■ **JOB ITEM**
How many lines in the records below contain the word "client"? Reply with that number only.

■ **AVAILABLE DATA**
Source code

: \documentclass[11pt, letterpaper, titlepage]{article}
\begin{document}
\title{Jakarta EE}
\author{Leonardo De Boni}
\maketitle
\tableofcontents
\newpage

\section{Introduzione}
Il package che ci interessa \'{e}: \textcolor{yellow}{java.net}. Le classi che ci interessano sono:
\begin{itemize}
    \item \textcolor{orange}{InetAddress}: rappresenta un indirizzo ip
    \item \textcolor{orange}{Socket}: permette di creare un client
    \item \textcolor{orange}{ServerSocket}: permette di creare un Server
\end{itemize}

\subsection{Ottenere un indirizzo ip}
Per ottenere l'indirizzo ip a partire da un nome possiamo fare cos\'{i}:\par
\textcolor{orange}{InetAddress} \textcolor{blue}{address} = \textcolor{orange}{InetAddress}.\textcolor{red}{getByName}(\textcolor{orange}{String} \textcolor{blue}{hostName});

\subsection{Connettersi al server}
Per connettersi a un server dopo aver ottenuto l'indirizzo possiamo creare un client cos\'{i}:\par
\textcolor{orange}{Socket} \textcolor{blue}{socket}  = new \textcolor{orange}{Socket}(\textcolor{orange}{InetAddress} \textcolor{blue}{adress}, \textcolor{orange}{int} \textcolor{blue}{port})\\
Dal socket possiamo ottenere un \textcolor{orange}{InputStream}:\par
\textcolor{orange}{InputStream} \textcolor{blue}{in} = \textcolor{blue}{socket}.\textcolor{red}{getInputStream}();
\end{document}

* * *

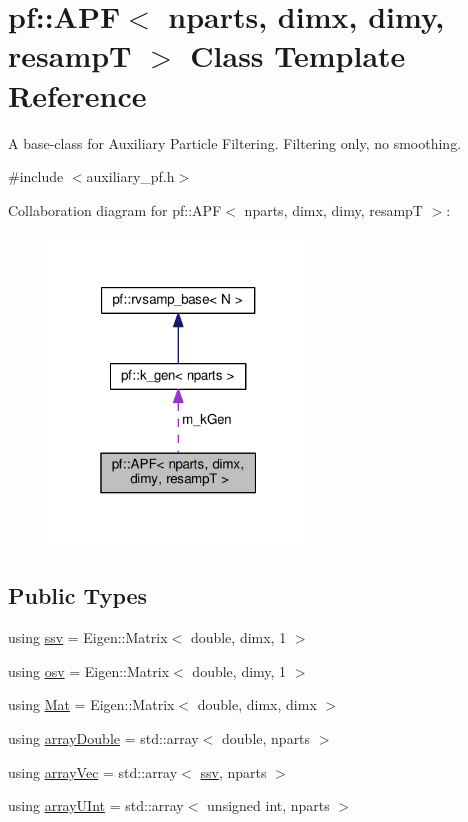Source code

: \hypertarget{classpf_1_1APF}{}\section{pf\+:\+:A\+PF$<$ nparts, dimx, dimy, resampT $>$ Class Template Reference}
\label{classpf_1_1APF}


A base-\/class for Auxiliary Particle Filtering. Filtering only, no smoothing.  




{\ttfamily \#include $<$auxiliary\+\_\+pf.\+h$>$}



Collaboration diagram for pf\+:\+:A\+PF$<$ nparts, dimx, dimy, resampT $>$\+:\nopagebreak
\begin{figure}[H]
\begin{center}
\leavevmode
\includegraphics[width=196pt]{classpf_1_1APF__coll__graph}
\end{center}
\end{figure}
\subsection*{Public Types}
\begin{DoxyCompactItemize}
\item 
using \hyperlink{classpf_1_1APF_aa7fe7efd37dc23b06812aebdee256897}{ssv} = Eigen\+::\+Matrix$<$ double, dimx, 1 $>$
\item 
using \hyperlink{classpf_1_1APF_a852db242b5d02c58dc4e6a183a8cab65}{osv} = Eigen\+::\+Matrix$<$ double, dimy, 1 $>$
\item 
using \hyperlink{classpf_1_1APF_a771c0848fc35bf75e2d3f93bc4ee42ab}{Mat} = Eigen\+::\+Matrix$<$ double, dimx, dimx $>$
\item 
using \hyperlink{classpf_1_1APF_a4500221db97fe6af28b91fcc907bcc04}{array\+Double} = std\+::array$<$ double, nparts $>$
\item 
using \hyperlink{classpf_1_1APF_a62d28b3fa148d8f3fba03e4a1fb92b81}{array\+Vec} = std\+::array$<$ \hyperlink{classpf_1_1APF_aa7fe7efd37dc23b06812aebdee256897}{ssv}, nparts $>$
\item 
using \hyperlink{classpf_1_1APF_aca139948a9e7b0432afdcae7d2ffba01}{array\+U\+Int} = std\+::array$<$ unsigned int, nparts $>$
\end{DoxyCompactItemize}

■ **WRITTEN RESPONSE**
2